La cuestión resuelta, pero el recurso continúa parado
El Supremo hizo caso omiso de estas peticiones y, el 8 de octubre de 2025, el pleno del TC finalmente resolvió la cuestión de inconstitucionalidad presentada por el TS sobre los hechos de Girona. Se desestimó, excepto el punto que establecía que debía aplicarse también a los procesados por haberse opuesto al proceso independentista. En consonancia con la sentencia del recurso de inconstitucionalidad del 24 de junio de 2025 que avalaba constitucionalmente la ley del olvido penal del independentismo.

Quedaba resuelta, pues, la cuestión de inconstitucionalidad utilizada como pretexto para detener el recurso de casación en el caso de Torrent, Costa, Campdepadrós y Delgado. Pero han pasado nueve meses y la sala Penal del Supremo aún no lo ha resuelto. Costa ha presentado hasta siete escritos de impulso procesal, tanto para impulsar la súplica contra la parada de la casación como para el recurso de casación en sí. El caso demuestra la capacidad de control del Tribunal Supremo de los procesos judiciales sobre la amnistía, en el sentido de que incluso la fiscalía reprochó que la excusa para detener la resolución del caso no se sostenía por ningún lado y, cuando la excusa ha desaparecido, el caso continúa detenido a pesar de las quejas de los procesados que reclaman constantemente su resolución.

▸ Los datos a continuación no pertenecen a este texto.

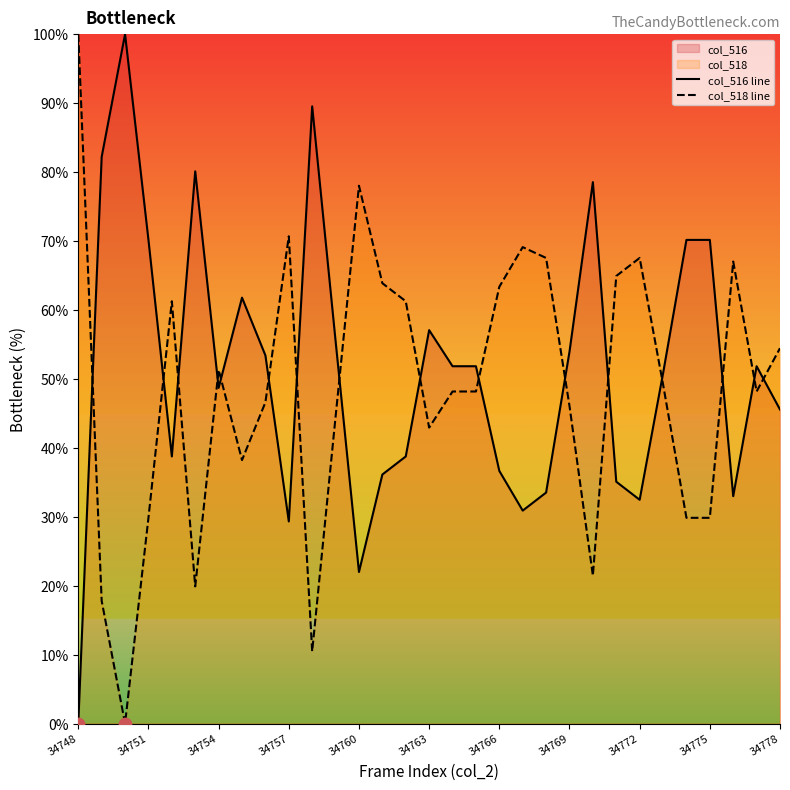

The col_518 line series shows 63.4 at 34766. True or false?

True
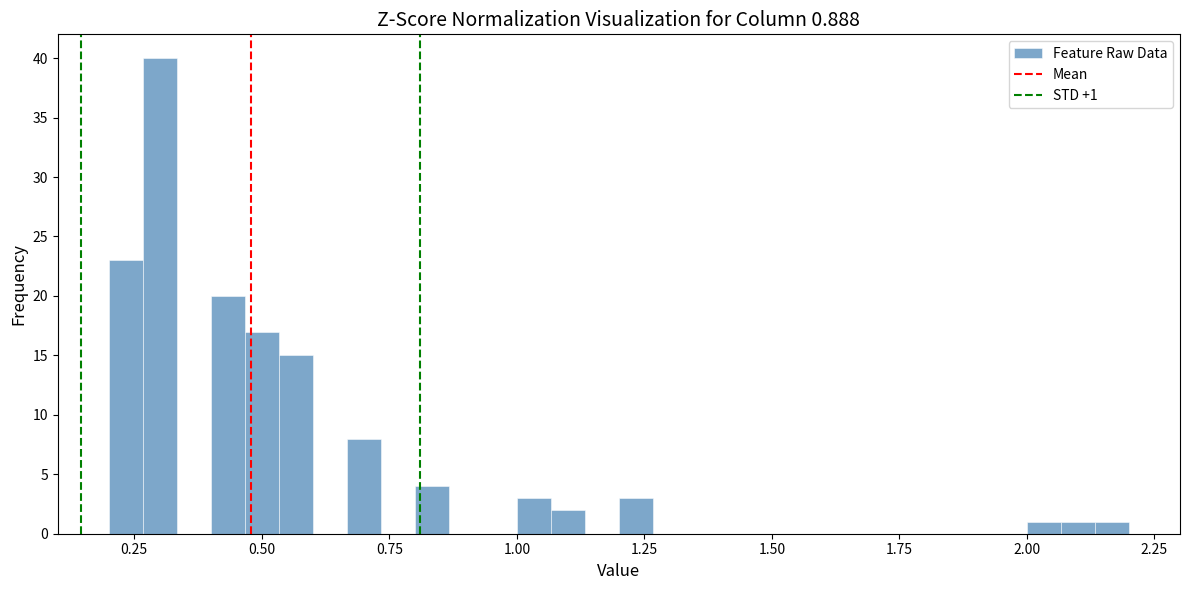

Around what value on the x-axis is the tallest bar? Give the approximate position of its centre, as read against the axis.

0.30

El caso constituye un ejemplo de lo que podría pasar con la resolución del TJUE sobre la amnistía. En primer término, porque el Supremo no ha presentado ninguna cuestión prejudicial sobre la causa principal del Procés. En segundo lugar, porque aunque el TJUE ayude al Tribunal Constitucional a resolver favorablemente los recursos de amparo de los exiliados y los condenados, la aplicación de la amnistía permanecerá en manos de la sala penal del TS, que podrá mantener la causa tanto tiempo como quiera sin tomar ninguna decisión.